Problem to work on: Recreate the entire listing that appears below, exactly.

-*-*-

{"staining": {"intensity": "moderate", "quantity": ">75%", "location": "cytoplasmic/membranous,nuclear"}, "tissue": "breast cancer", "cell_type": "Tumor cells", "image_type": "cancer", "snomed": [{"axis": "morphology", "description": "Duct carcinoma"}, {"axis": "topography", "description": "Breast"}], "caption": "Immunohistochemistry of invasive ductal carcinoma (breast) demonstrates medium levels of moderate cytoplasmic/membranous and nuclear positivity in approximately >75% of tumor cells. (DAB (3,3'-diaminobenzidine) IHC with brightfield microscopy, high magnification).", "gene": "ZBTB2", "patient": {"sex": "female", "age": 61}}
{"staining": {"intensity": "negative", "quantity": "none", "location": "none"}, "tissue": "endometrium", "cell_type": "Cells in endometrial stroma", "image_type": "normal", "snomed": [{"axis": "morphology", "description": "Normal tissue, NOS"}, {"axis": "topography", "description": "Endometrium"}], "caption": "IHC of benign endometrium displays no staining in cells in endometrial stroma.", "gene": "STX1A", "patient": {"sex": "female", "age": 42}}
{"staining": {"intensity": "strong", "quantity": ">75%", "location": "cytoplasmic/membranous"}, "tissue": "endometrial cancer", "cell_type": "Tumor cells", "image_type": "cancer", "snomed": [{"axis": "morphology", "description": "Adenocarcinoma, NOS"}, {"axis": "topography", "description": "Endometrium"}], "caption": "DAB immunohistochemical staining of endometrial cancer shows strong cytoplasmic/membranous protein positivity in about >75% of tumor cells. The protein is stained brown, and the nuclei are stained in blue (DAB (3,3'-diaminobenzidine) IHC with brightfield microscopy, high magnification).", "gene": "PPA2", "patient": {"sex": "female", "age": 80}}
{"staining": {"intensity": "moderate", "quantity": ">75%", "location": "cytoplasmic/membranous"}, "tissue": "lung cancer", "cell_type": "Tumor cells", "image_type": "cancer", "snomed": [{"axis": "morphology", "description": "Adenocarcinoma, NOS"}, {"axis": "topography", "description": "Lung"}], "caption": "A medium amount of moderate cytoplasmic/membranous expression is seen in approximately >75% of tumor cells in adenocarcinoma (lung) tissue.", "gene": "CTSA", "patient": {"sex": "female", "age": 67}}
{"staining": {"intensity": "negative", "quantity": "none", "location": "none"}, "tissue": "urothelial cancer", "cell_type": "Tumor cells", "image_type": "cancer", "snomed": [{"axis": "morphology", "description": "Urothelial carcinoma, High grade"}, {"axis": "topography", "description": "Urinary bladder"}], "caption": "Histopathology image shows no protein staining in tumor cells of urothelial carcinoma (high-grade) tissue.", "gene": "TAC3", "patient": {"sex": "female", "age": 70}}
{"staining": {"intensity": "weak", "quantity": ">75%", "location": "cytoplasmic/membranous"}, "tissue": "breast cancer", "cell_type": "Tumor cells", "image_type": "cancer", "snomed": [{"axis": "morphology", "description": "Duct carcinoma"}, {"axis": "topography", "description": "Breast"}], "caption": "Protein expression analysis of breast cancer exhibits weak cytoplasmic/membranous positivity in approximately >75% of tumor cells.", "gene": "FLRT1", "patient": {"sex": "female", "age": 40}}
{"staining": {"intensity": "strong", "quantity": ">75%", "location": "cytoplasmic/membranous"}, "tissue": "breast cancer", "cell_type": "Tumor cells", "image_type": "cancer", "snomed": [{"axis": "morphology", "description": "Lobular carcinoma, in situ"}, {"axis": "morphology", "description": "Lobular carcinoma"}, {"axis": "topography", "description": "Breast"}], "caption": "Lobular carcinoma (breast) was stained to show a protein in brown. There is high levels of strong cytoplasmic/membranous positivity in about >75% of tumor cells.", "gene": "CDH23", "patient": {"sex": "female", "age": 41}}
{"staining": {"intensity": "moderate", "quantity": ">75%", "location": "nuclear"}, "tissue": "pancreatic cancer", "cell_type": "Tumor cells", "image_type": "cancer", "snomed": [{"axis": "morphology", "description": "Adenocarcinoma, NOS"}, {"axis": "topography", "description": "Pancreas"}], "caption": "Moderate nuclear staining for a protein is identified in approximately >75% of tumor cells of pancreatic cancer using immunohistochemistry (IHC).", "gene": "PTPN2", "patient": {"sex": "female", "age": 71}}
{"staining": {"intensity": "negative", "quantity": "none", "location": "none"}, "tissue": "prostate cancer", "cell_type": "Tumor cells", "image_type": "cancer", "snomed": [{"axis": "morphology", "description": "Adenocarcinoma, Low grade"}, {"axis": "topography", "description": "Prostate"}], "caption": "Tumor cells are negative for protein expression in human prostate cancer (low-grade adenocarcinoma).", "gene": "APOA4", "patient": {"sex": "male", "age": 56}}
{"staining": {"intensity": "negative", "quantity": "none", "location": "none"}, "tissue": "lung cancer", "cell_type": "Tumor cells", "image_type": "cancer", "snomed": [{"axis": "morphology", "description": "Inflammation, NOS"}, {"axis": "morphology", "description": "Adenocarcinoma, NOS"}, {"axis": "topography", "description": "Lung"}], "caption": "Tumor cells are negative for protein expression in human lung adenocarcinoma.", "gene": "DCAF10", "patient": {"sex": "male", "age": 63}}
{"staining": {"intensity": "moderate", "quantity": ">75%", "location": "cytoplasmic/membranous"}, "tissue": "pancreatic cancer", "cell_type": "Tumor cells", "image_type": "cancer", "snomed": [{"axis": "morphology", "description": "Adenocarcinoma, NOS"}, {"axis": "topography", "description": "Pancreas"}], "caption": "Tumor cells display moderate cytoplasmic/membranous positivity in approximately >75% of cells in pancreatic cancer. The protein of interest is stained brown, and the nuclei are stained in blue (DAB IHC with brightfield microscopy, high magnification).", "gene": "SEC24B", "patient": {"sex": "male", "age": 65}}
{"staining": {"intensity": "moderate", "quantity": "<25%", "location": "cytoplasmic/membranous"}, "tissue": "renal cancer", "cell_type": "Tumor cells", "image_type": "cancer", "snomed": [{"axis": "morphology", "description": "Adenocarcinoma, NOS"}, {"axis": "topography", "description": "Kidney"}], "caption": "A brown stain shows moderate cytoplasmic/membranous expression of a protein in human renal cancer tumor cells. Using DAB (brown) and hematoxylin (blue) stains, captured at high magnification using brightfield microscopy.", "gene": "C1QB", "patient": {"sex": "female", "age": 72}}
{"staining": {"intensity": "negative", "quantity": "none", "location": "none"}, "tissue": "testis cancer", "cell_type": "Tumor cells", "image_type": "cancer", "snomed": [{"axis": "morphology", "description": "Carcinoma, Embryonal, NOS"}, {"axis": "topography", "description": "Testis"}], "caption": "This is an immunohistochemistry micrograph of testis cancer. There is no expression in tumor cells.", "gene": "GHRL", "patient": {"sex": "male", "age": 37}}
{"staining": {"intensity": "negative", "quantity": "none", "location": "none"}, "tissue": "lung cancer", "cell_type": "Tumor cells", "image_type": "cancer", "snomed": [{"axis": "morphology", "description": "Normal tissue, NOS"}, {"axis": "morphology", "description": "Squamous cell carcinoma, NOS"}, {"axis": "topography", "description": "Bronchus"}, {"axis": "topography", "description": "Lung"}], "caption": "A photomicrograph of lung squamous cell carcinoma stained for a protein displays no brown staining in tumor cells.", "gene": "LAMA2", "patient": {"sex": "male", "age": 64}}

-*-*-

Answer to this exercise:
{"staining": {"intensity": "moderate", "quantity": ">75%", "location": "cytoplasmic/membranous,nuclear"}, "tissue": "breast cancer", "cell_type": "Tumor cells", "image_type": "cancer", "snomed": [{"axis": "morphology", "description": "Duct carcinoma"}, {"axis": "topography", "description": "Breast"}], "caption": "Immunohistochemistry of invasive ductal carcinoma (breast) demonstrates medium levels of moderate cytoplasmic/membranous and nuclear positivity in approximately >75% of tumor cells. (DAB (3,3'-diaminobenzidine) IHC with brightfield microscopy, high magnification).", "gene": "ZBTB2", "patient": {"sex": "female", "age": 61}}
{"staining": {"intensity": "negative", "quantity": "none", "location": "none"}, "tissue": "endometrium", "cell_type": "Cells in endometrial stroma", "image_type": "normal", "snomed": [{"axis": "morphology", "description": "Normal tissue, NOS"}, {"axis": "topography", "description": "Endometrium"}], "caption": "IHC of benign endometrium displays no staining in cells in endometrial stroma.", "gene": "STX1A", "patient": {"sex": "female", "age": 42}}
{"staining": {"intensity": "strong", "quantity": ">75%", "location": "cytoplasmic/membranous"}, "tissue": "endometrial cancer", "cell_type": "Tumor cells", "image_type": "cancer", "snomed": [{"axis": "morphology", "description": "Adenocarcinoma, NOS"}, {"axis": "topography", "description": "Endometrium"}], "caption": "DAB immunohistochemical staining of endometrial cancer shows strong cytoplasmic/membranous protein positivity in about >75% of tumor cells. The protein is stained brown, and the nuclei are stained in blue (DAB (3,3'-diaminobenzidine) IHC with brightfield microscopy, high magnification).", "gene": "PPA2", "patient": {"sex": "female", "age": 80}}
{"staining": {"intensity": "moderate", "quantity": ">75%", "location": "cytoplasmic/membranous"}, "tissue": "lung cancer", "cell_type": "Tumor cells", "image_type": "cancer", "snomed": [{"axis": "morphology", "description": "Adenocarcinoma, NOS"}, {"axis": "topography", "description": "Lung"}], "caption": "A medium amount of moderate cytoplasmic/membranous expression is seen in approximately >75% of tumor cells in adenocarcinoma (lung) tissue.", "gene": "CTSA", "patient": {"sex": "female", "age": 67}}
{"staining": {"intensity": "negative", "quantity": "none", "location": "none"}, "tissue": "urothelial cancer", "cell_type": "Tumor cells", "image_type": "cancer", "snomed": [{"axis": "morphology", "description": "Urothelial carcinoma, High grade"}, {"axis": "topography", "description": "Urinary bladder"}], "caption": "Histopathology image shows no protein staining in tumor cells of urothelial carcinoma (high-grade) tissue.", "gene": "TAC3", "patient": {"sex": "female", "age": 70}}
{"staining": {"intensity": "weak", "quantity": ">75%", "location": "cytoplasmic/membranous"}, "tissue": "breast cancer", "cell_type": "Tumor cells", "image_type": "cancer", "snomed": [{"axis": "morphology", "description": "Duct carcinoma"}, {"axis": "topography", "description": "Breast"}], "caption": "Protein expression analysis of breast cancer exhibits weak cytoplasmic/membranous positivity in approximately >75% of tumor cells.", "gene": "FLRT1", "patient": {"sex": "female", "age": 40}}
{"staining": {"intensity": "strong", "quantity": ">75%", "location": "cytoplasmic/membranous"}, "tissue": "breast cancer", "cell_type": "Tumor cells", "image_type": "cancer", "snomed": [{"axis": "morphology", "description": "Lobular carcinoma, in situ"}, {"axis": "morphology", "description": "Lobular carcinoma"}, {"axis": "topography", "description": "Breast"}], "caption": "Lobular carcinoma (breast) was stained to show a protein in brown. There is high levels of strong cytoplasmic/membranous positivity in about >75% of tumor cells.", "gene": "CDH23", "patient": {"sex": "female", "age": 41}}
{"staining": {"intensity": "moderate", "quantity": ">75%", "location": "nuclear"}, "tissue": "pancreatic cancer", "cell_type": "Tumor cells", "image_type": "cancer", "snomed": [{"axis": "morphology", "description": "Adenocarcinoma, NOS"}, {"axis": "topography", "description": "Pancreas"}], "caption": "Moderate nuclear staining for a protein is identified in approximately >75% of tumor cells of pancreatic cancer using immunohistochemistry (IHC).", "gene": "PTPN2", "patient": {"sex": "female", "age": 71}}
{"staining": {"intensity": "negative", "quantity": "none", "location": "none"}, "tissue": "prostate cancer", "cell_type": "Tumor cells", "image_type": "cancer", "snomed": [{"axis": "morphology", "description": "Adenocarcinoma, Low grade"}, {"axis": "topography", "description": "Prostate"}], "caption": "Tumor cells are negative for protein expression in human prostate cancer (low-grade adenocarcinoma).", "gene": "APOA4", "patient": {"sex": "male", "age": 56}}
{"staining": {"intensity": "negative", "quantity": "none", "location": "none"}, "tissue": "lung cancer", "cell_type": "Tumor cells", "image_type": "cancer", "snomed": [{"axis": "morphology", "description": "Inflammation, NOS"}, {"axis": "morphology", "description": "Adenocarcinoma, NOS"}, {"axis": "topography", "description": "Lung"}], "caption": "Tumor cells are negative for protein expression in human lung adenocarcinoma.", "gene": "DCAF10", "patient": {"sex": "male", "age": 63}}
{"staining": {"intensity": "moderate", "quantity": ">75%", "location": "cytoplasmic/membranous"}, "tissue": "pancreatic cancer", "cell_type": "Tumor cells", "image_type": "cancer", "snomed": [{"axis": "morphology", "description": "Adenocarcinoma, NOS"}, {"axis": "topography", "description": "Pancreas"}], "caption": "Tumor cells display moderate cytoplasmic/membranous positivity in approximately >75% of cells in pancreatic cancer. The protein of interest is stained brown, and the nuclei are stained in blue (DAB IHC with brightfield microscopy, high magnification).", "gene": "SEC24B", "patient": {"sex": "male", "age": 65}}
{"staining": {"intensity": "moderate", "quantity": "<25%", "location": "cytoplasmic/membranous"}, "tissue": "renal cancer", "cell_type": "Tumor cells", "image_type": "cancer", "snomed": [{"axis": "morphology", "description": "Adenocarcinoma, NOS"}, {"axis": "topography", "description": "Kidney"}], "caption": "A brown stain shows moderate cytoplasmic/membranous expression of a protein in human renal cancer tumor cells. Using DAB (brown) and hematoxylin (blue) stains, captured at high magnification using brightfield microscopy.", "gene": "C1QB", "patient": {"sex": "female", "age": 72}}
{"staining": {"intensity": "negative", "quantity": "none", "location": "none"}, "tissue": "testis cancer", "cell_type": "Tumor cells", "image_type": "cancer", "snomed": [{"axis": "morphology", "description": "Carcinoma, Embryonal, NOS"}, {"axis": "topography", "description": "Testis"}], "caption": "This is an immunohistochemistry micrograph of testis cancer. There is no expression in tumor cells.", "gene": "GHRL", "patient": {"sex": "male", "age": 37}}
{"staining": {"intensity": "negative", "quantity": "none", "location": "none"}, "tissue": "lung cancer", "cell_type": "Tumor cells", "image_type": "cancer", "snomed": [{"axis": "morphology", "description": "Normal tissue, NOS"}, {"axis": "morphology", "description": "Squamous cell carcinoma, NOS"}, {"axis": "topography", "description": "Bronchus"}, {"axis": "topography", "description": "Lung"}], "caption": "A photomicrograph of lung squamous cell carcinoma stained for a protein displays no brown staining in tumor cells.", "gene": "LAMA2", "patient": {"sex": "male", "age": 64}}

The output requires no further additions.